Moderation is an ongoing issue and discussing how it will be handled. If you report a tweet, if they are on your instance, great the mods can deal and action accordingly. As it is, if you report a tweet of someone who isn't on your instance, it goes to your instance mods. They can discuss if they want to block this user from the instance, or if they are seeing a lot of users from a particular instance get reported, it could escalate to them unfederating with that entire instance. Imagine 4chan opened a Mastodon instance. Imagine those trolls letting loose on Mastodon. The network would simply block that server and refuse to work with them.
But that doesn't solve harassment and attacks. Another part of Mastodon's design is of minimizing exposure. People can't simply search for a keyword and find people to attack like on Twitter. You, the poster, have to choose to use a hashtag, doing so gives your post potentially more exposure to people who search that hashtag or who follow it. If you do then you're opening your self up to possibly random people engaging. But this is only a first-level defense. Someone is going to, eventually, build a bigger Mastodon search engine which does enable full text search, etc.

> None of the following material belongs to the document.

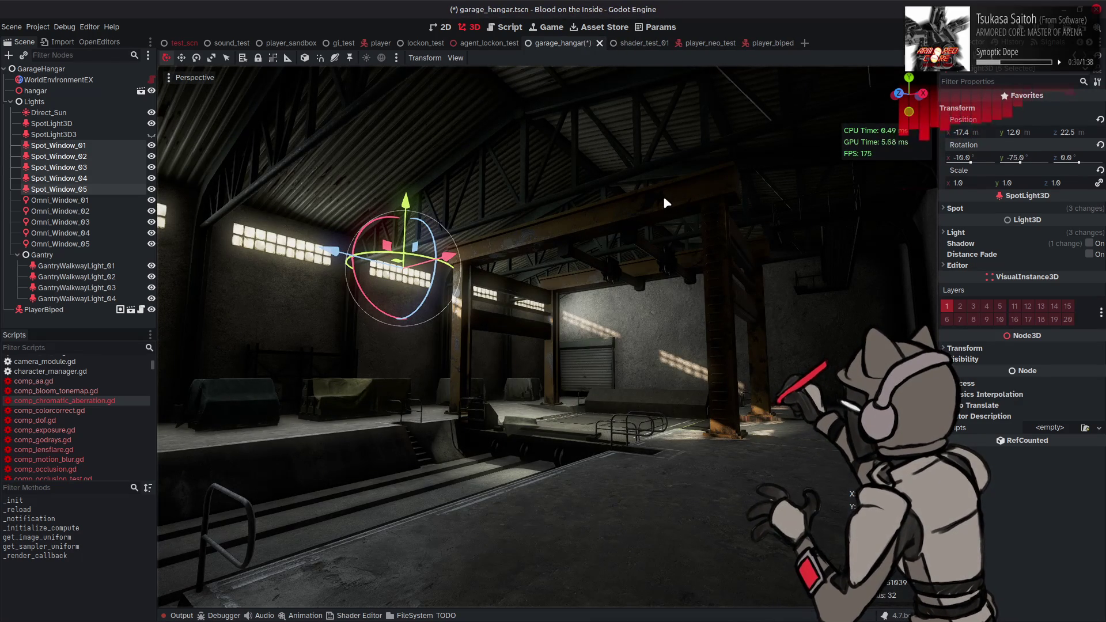
key("ctrl+z")
key("ctrl+shift+z")
key("ctrl+z")
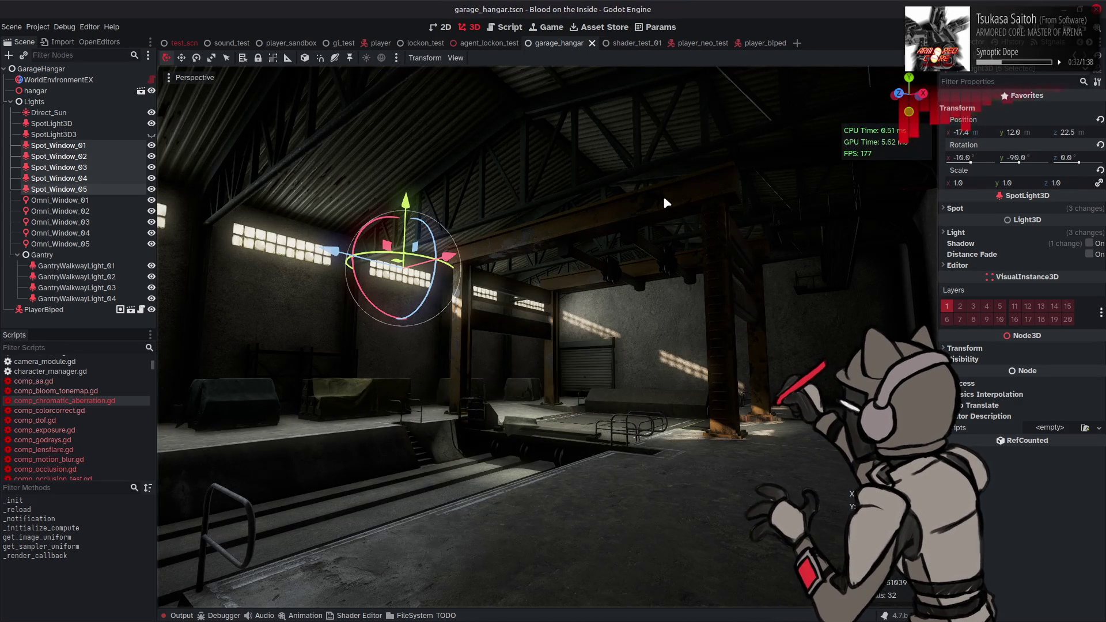
left_click(1031, 157)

Scaling and malicious attacks. Handling attacks from malicious actors. There has already been a moderate scale attack by folks on a domain attempting to basically DDOS the network. Seeing this play out has convinced me that I don't ever want to run my own instance. It would seem fun to be on my own for branding and the act of owning my Mastodon identity, but things like this would put it very-much out of my skill technologically right now.
All of that said...
I continue to really like Mastodon, but that is because I've found a good instance with a strong overlap of my own interests. I don't know how much of that is because of Mastodon itself.
As much as social media relies on you finding and following the right accounts, I have come to believe Mastodon's success for each individual relies on them finding the right instance for them. Which is no different than finding the right forum, or discord, or just - community.